[TASK PROMPT]
Reproduce the listing below with every instance of "chart" swapped for "graph", leaving all other text unchanged and omitting the pictures.

Stored items from a collection:
----

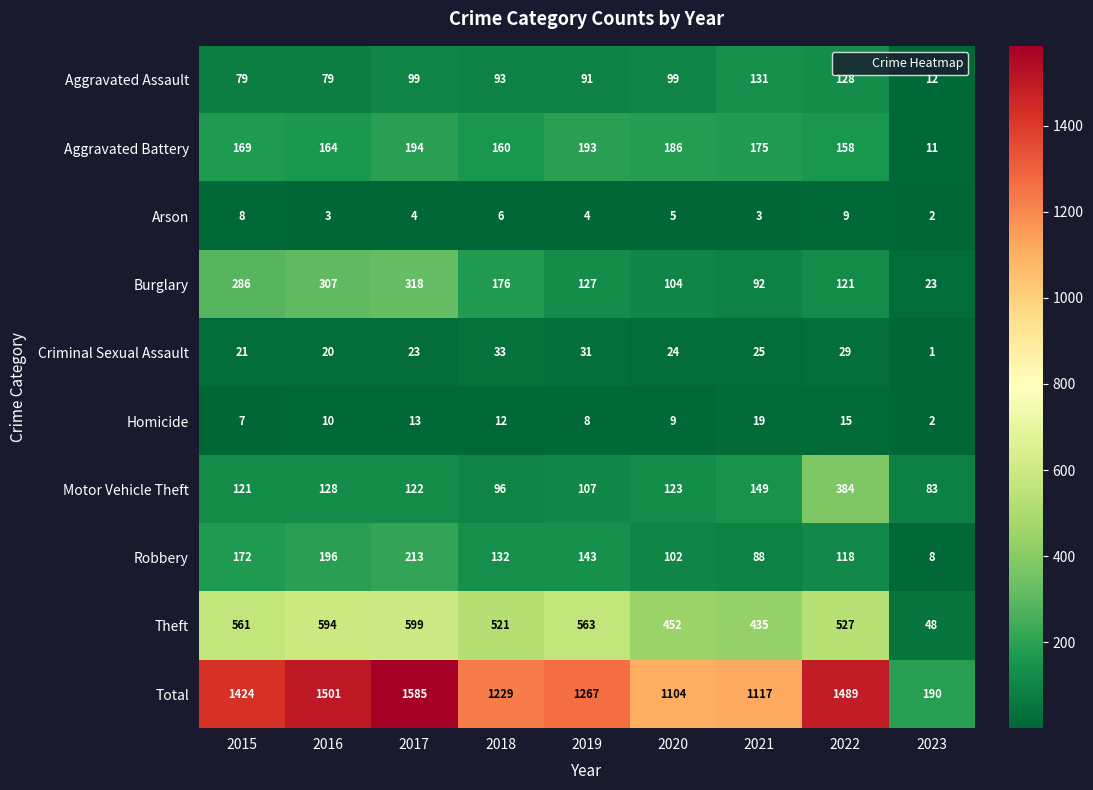

At which label does Theft first exceed 527?

2015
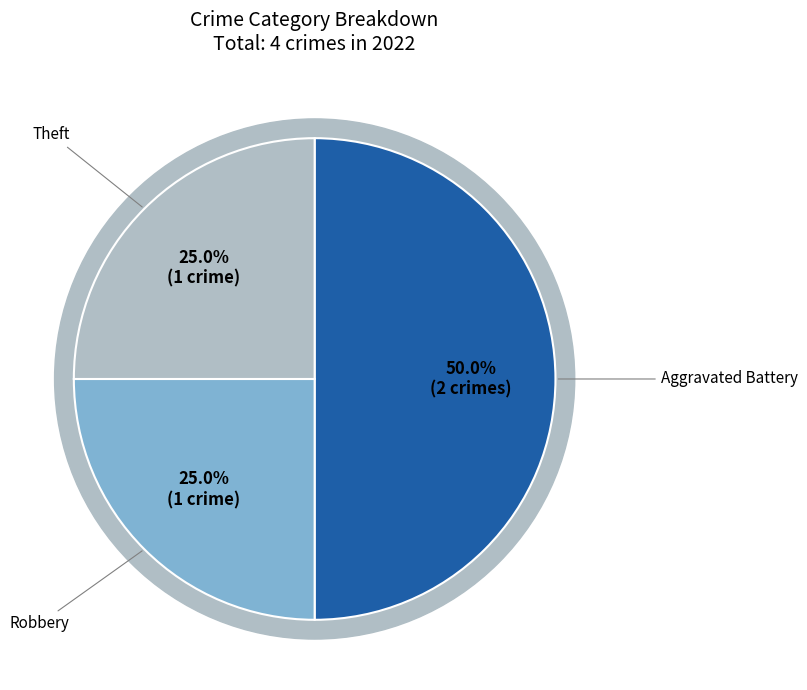

Does Aggravated Assault account for over 50% of the chart?

No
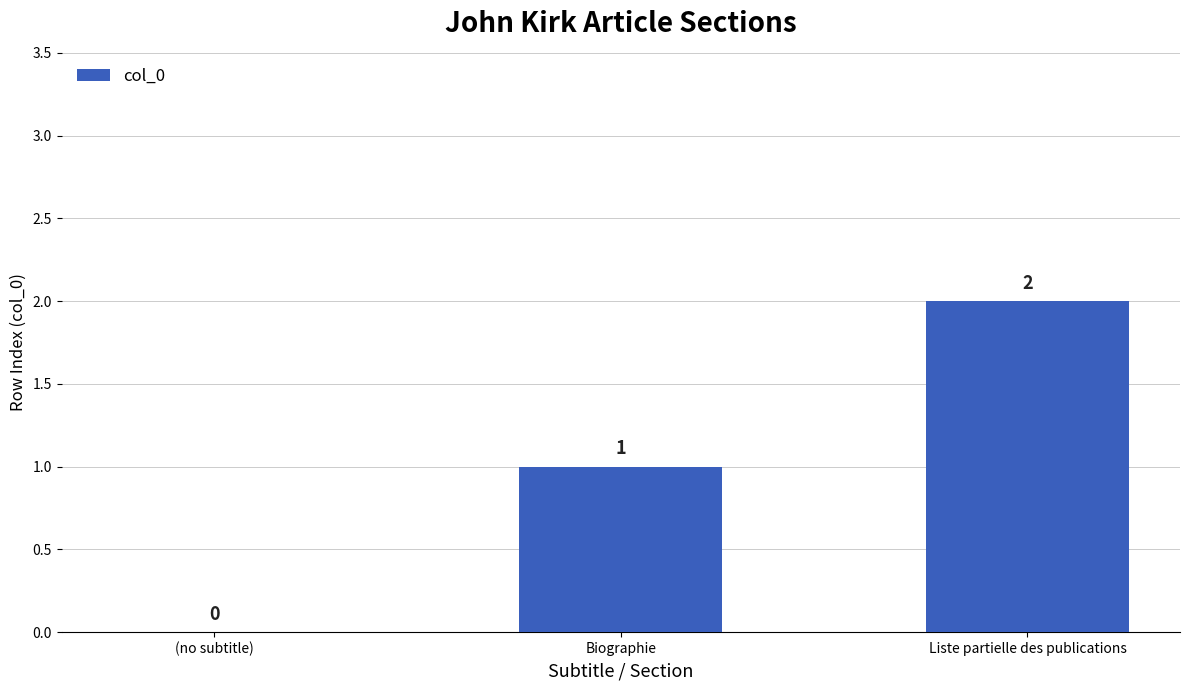

Count the values in the range 0 to 2.

3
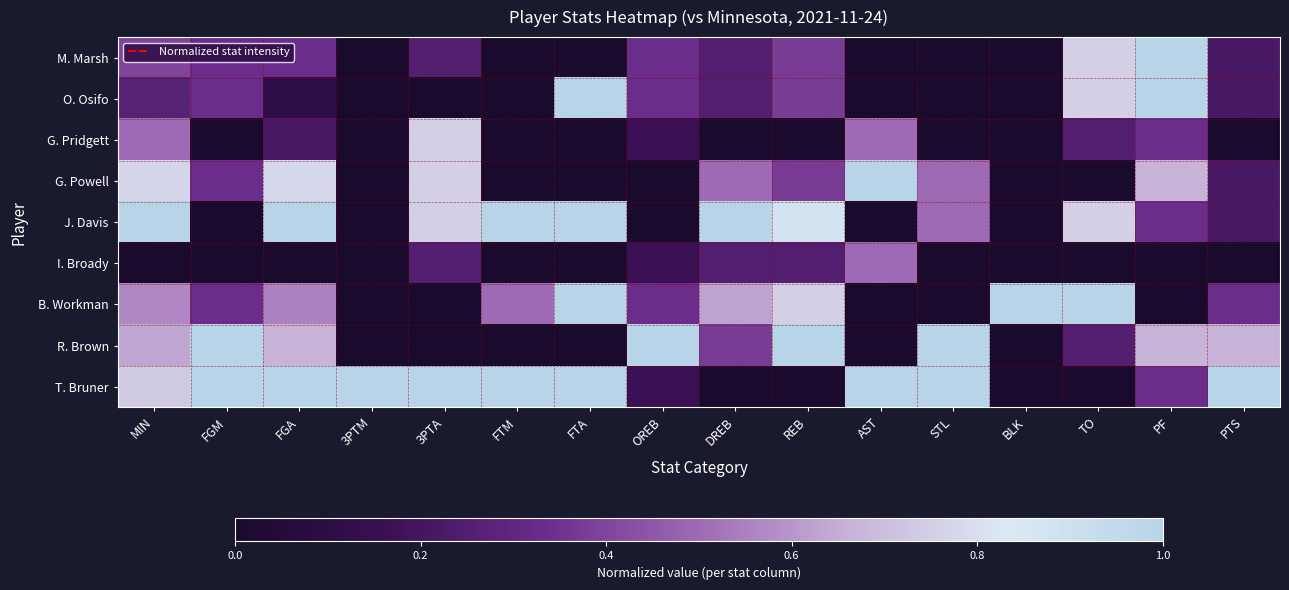

Reading left to right, transcribe all the data shown in this chart.

M. Marsh: MIN=0.4	FGM=0.3	FGA=0.3	3PTM=0.0	3PTA=0.2	FTM=0.0	FTA=0.0	OREB=0.3	DREB=0.2	REB=0.4	AST=0.0	STL=0.0	BLK=0.0	TO=0.8	PF=1.0	PTS=0.2
O. Osifo: MIN=0.3	FGM=0.3	FGA=0.1	3PTM=0.0	3PTA=0.0	FTM=0.0	FTA=1.0	OREB=0.3	DREB=0.2	REB=0.4	AST=0.0	STL=0.0	BLK=0.0	TO=0.8	PF=1.0	PTS=0.2
G. Pridgett: MIN=0.5	FGM=0.0	FGA=0.2	3PTM=0.0	3PTA=0.8	FTM=0.0	FTA=0.0	OREB=0.2	DREB=0.0	REB=0.0	AST=0.5	STL=0.0	BLK=0.0	TO=0.2	PF=0.3	PTS=0.0
G. Powell: MIN=0.8	FGM=0.3	FGA=0.8	3PTM=0.0	3PTA=0.8	FTM=0.0	FTA=0.0	OREB=0.0	DREB=0.5	REB=0.4	AST=1.0	STL=0.5	BLK=0.0	TO=0.0	PF=0.7	PTS=0.2
J. Davis: MIN=1.0	FGM=0.0	FGA=1.0	3PTM=0.0	3PTA=0.8	FTM=1.0	FTA=1.0	OREB=0.0	DREB=1.0	REB=0.9	AST=0.0	STL=0.5	BLK=0.0	TO=0.8	PF=0.3	PTS=0.2
I. Broady: MIN=0.0	FGM=0.0	FGA=0.0	3PTM=0.0	3PTA=0.2	FTM=0.0	FTA=0.0	OREB=0.2	DREB=0.2	REB=0.2	AST=0.5	STL=0.0	BLK=0.0	TO=0.0	PF=0.0	PTS=0.0
B. Workman: MIN=0.6	FGM=0.3	FGA=0.6	3PTM=0.0	3PTA=0.0	FTM=0.5	FTA=1.0	OREB=0.3	DREB=0.6	REB=0.8	AST=0.0	STL=0.0	BLK=1.0	TO=1.0	PF=0.0	PTS=0.3
R. Brown: MIN=0.6	FGM=1.0	FGA=0.7	3PTM=0.0	3PTA=0.0	FTM=0.0	FTA=0.0	OREB=1.0	DREB=0.4	REB=1.0	AST=0.0	STL=1.0	BLK=0.0	TO=0.2	PF=0.7	PTS=0.7
T. Bruner: MIN=0.7	FGM=1.0	FGA=1.0	3PTM=1.0	3PTA=1.0	FTM=1.0	FTA=1.0	OREB=0.2	DREB=0.0	REB=0.0	AST=1.0	STL=1.0	BLK=0.0	TO=0.0	PF=0.3	PTS=1.0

----

[EXERCISE RESPONSE]
At which label does Theft first exceed 527?

2015

Does Aggravated Assault account for over 50% of the graph?

No

Count the values in the range 0 to 2.

3

Reading left to right, transcribe all the data shown in this graph.

M. Marsh: MIN=0.4	FGM=0.3	FGA=0.3	3PTM=0.0	3PTA=0.2	FTM=0.0	FTA=0.0	OREB=0.3	DREB=0.2	REB=0.4	AST=0.0	STL=0.0	BLK=0.0	TO=0.8	PF=1.0	PTS=0.2
O. Osifo: MIN=0.3	FGM=0.3	FGA=0.1	3PTM=0.0	3PTA=0.0	FTM=0.0	FTA=1.0	OREB=0.3	DREB=0.2	REB=0.4	AST=0.0	STL=0.0	BLK=0.0	TO=0.8	PF=1.0	PTS=0.2
G. Pridgett: MIN=0.5	FGM=0.0	FGA=0.2	3PTM=0.0	3PTA=0.8	FTM=0.0	FTA=0.0	OREB=0.2	DREB=0.0	REB=0.0	AST=0.5	STL=0.0	BLK=0.0	TO=0.2	PF=0.3	PTS=0.0
G. Powell: MIN=0.8	FGM=0.3	FGA=0.8	3PTM=0.0	3PTA=0.8	FTM=0.0	FTA=0.0	OREB=0.0	DREB=0.5	REB=0.4	AST=1.0	STL=0.5	BLK=0.0	TO=0.0	PF=0.7	PTS=0.2
J. Davis: MIN=1.0	FGM=0.0	FGA=1.0	3PTM=0.0	3PTA=0.8	FTM=1.0	FTA=1.0	OREB=0.0	DREB=1.0	REB=0.9	AST=0.0	STL=0.5	BLK=0.0	TO=0.8	PF=0.3	PTS=0.2
I. Broady: MIN=0.0	FGM=0.0	FGA=0.0	3PTM=0.0	3PTA=0.2	FTM=0.0	FTA=0.0	OREB=0.2	DREB=0.2	REB=0.2	AST=0.5	STL=0.0	BLK=0.0	TO=0.0	PF=0.0	PTS=0.0
B. Workman: MIN=0.6	FGM=0.3	FGA=0.6	3PTM=0.0	3PTA=0.0	FTM=0.5	FTA=1.0	OREB=0.3	DREB=0.6	REB=0.8	AST=0.0	STL=0.0	BLK=1.0	TO=1.0	PF=0.0	PTS=0.3
R. Brown: MIN=0.6	FGM=1.0	FGA=0.7	3PTM=0.0	3PTA=0.0	FTM=0.0	FTA=0.0	OREB=1.0	DREB=0.4	REB=1.0	AST=0.0	STL=1.0	BLK=0.0	TO=0.2	PF=0.7	PTS=0.7
T. Bruner: MIN=0.7	FGM=1.0	FGA=1.0	3PTM=1.0	3PTA=1.0	FTM=1.0	FTA=1.0	OREB=0.2	DREB=0.0	REB=0.0	AST=1.0	STL=1.0	BLK=0.0	TO=0.0	PF=0.3	PTS=1.0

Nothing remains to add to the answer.